Which brings me back to the vegetable peeler. Not so long after this, I saw an article in the newspaper about an incident that occurred in Berlin in 2002 involving an object called a Gurkenhobel, not unlike a vegetable peeler, but in fact, a kind of cucumber slicer, made out of plastic with a steel blade, that is used in Germany. It turns out that the West Germans produce efficient, durable cucumber slicers, so on a recent visit there a family of East Germans had bought one for 25 euros. Once they got home, however, they were less pleased with how it worked, so they wrote an angry letter to the West German manufacturer outlining its failings.
More irritated correspondence ensued, a four-star chef tested the product, the exchange was written about in the press, and it ultimately became an international incident with political and cultural overtones, with the West German manufacturer writing, “I recommend you go back to using your former East German scrap metal because you cannot cope with the demands of a valuable high-quality product.” In the end, of course, everyone involved in the incident apologized. It turned out the West German manufacturer was, in fact, originally from East Germany, and the mayor of his town apologized to everyone in both the east and west. The manufacturer weighed in, stating, “I’ d like to apologize to the people in the East. It was not my intention to attack them.” Everyone just said they were sorry.
This episode, it seems to me, reflects some basic truth about design. Because it does seem apparent that the shape of the things we use, these ordinary kitchen utensils like potato peelers and cucumber slicers, can engender not only better living, but also better human behavior. When you think of it this way, it makes all the sense in the world that the OXO vegetable peeler came into being because a man wanted to help his wife; the result was an act of kindness disguised as a kitchen accessory. Possibly this is what the OXO company means when it talks about making everyday living easier, and maybe this is what my son’ s sixth-grade teacher had in mind as well.

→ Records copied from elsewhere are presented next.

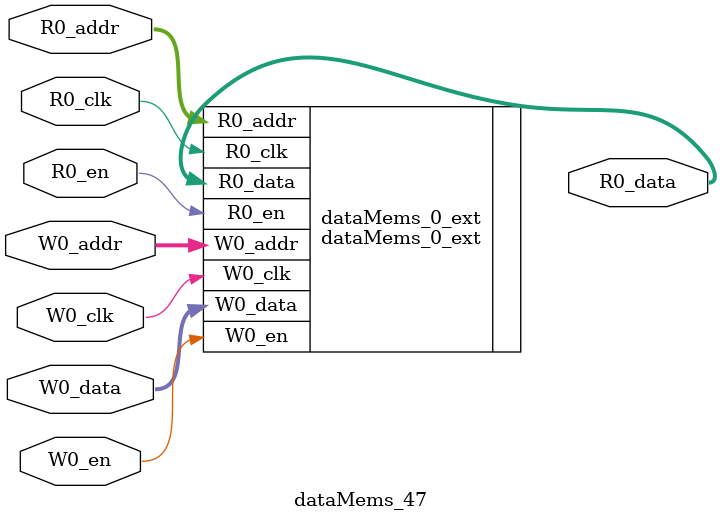
<source format=sv>
`ifndef RANDOMIZE
  `ifdef RANDOMIZE_REG_INIT
    `define RANDOMIZE
  `endif // RANDOMIZE_REG_INIT
`endif // not def RANDOMIZE
`ifndef RANDOMIZE
  `ifdef RANDOMIZE_MEM_INIT
    `define RANDOMIZE
  `endif // RANDOMIZE_MEM_INIT
`endif // not def RANDOMIZE

`ifndef RANDOM
  `define RANDOM $random
`endif // not def RANDOM

// Users can define 'PRINTF_COND' to add an extra gate to prints.
`ifndef PRINTF_COND_
  `ifdef PRINTF_COND
    `define PRINTF_COND_ (`PRINTF_COND)
  `else  // PRINTF_COND
    `define PRINTF_COND_ 1
  `endif // PRINTF_COND
`endif // not def PRINTF_COND_

// Users can define 'ASSERT_VERBOSE_COND' to add an extra gate to assert error printing.
`ifndef ASSERT_VERBOSE_COND_
  `ifdef ASSERT_VERBOSE_COND
    `define ASSERT_VERBOSE_COND_ (`ASSERT_VERBOSE_COND)
  `else  // ASSERT_VERBOSE_COND
    `define ASSERT_VERBOSE_COND_ 1
  `endif // ASSERT_VERBOSE_COND
`endif // not def ASSERT_VERBOSE_COND_

// Users can define 'STOP_COND' to add an extra gate to stop conditions.
`ifndef STOP_COND_
  `ifdef STOP_COND
    `define STOP_COND_ (`STOP_COND)
  `else  // STOP_COND
    `define STOP_COND_ 1
  `endif // STOP_COND
`endif // not def STOP_COND_

// Users can define INIT_RANDOM as general code that gets injected into the
// initializer block for modules with registers.
`ifndef INIT_RANDOM
  `define INIT_RANDOM
`endif // not def INIT_RANDOM

// If using random initialization, you can also define RANDOMIZE_DELAY to
// customize the delay used, otherwise 0.002 is used.
`ifndef RANDOMIZE_DELAY
  `define RANDOMIZE_DELAY 0.002
`endif // not def RANDOMIZE_DELAY

// Define INIT_RANDOM_PROLOG_ for use in our modules below.
`ifndef INIT_RANDOM_PROLOG_
  `ifdef RANDOMIZE
    `ifdef VERILATOR
      `define INIT_RANDOM_PROLOG_ `INIT_RANDOM
    `else  // VERILATOR
      `define INIT_RANDOM_PROLOG_ `INIT_RANDOM #`RANDOMIZE_DELAY begin end
    `endif // VERILATOR
  `else  // RANDOMIZE
    `define INIT_RANDOM_PROLOG_
  `endif // RANDOMIZE
`endif // not def INIT_RANDOM_PROLOG_

// Include register initializers in init blocks unless synthesis is set
`ifndef SYNTHESIS
  `ifndef ENABLE_INITIAL_REG_
    `define ENABLE_INITIAL_REG_
  `endif // not def ENABLE_INITIAL_REG_
`endif // not def SYNTHESIS

// Include rmemory initializers in init blocks unless synthesis is set
`ifndef SYNTHESIS
  `ifndef ENABLE_INITIAL_MEM_
    `define ENABLE_INITIAL_MEM_
  `endif // not def ENABLE_INITIAL_MEM_
`endif // not def SYNTHESIS

module dataMems_47(	// @[generators/ara/src/main/scala/UnsafeAXI4ToTL.scala:365:62]
  input  [4:0]  R0_addr,
  input         R0_en,
  input         R0_clk,
  output [66:0] R0_data,
  input  [4:0]  W0_addr,
  input         W0_en,
  input         W0_clk,
  input  [66:0] W0_data
);

  dataMems_0_ext dataMems_0_ext (	// @[generators/ara/src/main/scala/UnsafeAXI4ToTL.scala:365:62]
    .R0_addr (R0_addr),
    .R0_en   (R0_en),
    .R0_clk  (R0_clk),
    .R0_data (R0_data),
    .W0_addr (W0_addr),
    .W0_en   (W0_en),
    .W0_clk  (W0_clk),
    .W0_data (W0_data)
  );
endmodule


</source>
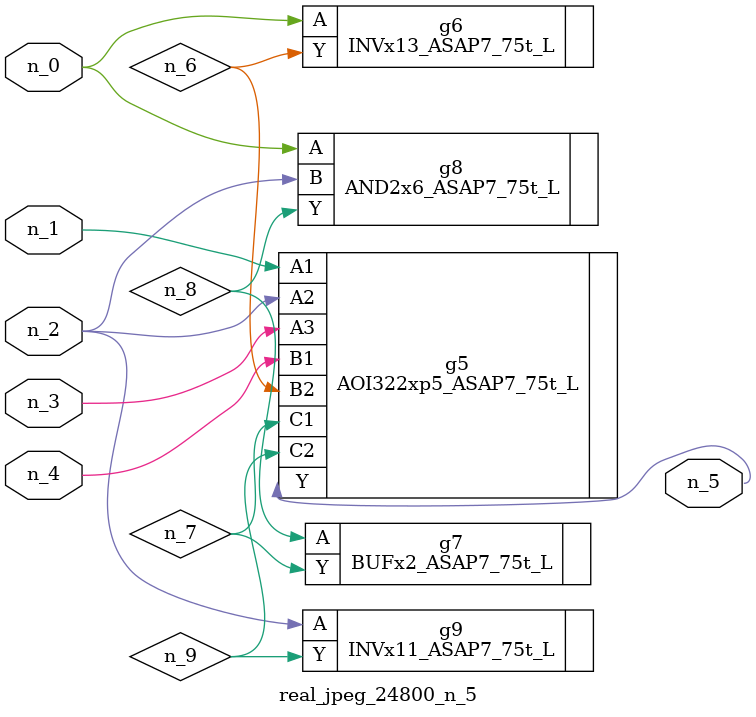
<source format=v>
module real_jpeg_24800_n_5 (n_4, n_0, n_1, n_2, n_3, n_5);

input n_4;
input n_0;
input n_1;
input n_2;
input n_3;

output n_5;

wire n_8;
wire n_6;
wire n_7;
wire n_9;

INVx13_ASAP7_75t_L g6 ( 
.A(n_0),
.Y(n_6)
);

AND2x6_ASAP7_75t_L g8 ( 
.A(n_0),
.B(n_2),
.Y(n_8)
);

AOI322xp5_ASAP7_75t_L g5 ( 
.A1(n_1),
.A2(n_2),
.A3(n_3),
.B1(n_4),
.B2(n_6),
.C1(n_7),
.C2(n_9),
.Y(n_5)
);

INVx11_ASAP7_75t_L g9 ( 
.A(n_2),
.Y(n_9)
);

BUFx2_ASAP7_75t_L g7 ( 
.A(n_8),
.Y(n_7)
);


endmodule
</source>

I wonder if it is because these are hand-held objects that we use to prepare food—and by extension to nurture and sustain ourselves—that we are willing to attribute near human qualities to them. It seems inevitable that such items, almost in spite of themselves, are instruments not simply of food preparation, but of human behavior, coordinates that can help us calibrate our place in human relations. Whether they are talking mittens that try to improve the way you eat, Tupperware parties, or a Japanese woman trying graciously to ask visitors to leave and turning to her handkerchief and a broom, any and all of these can be the small agents of human decency.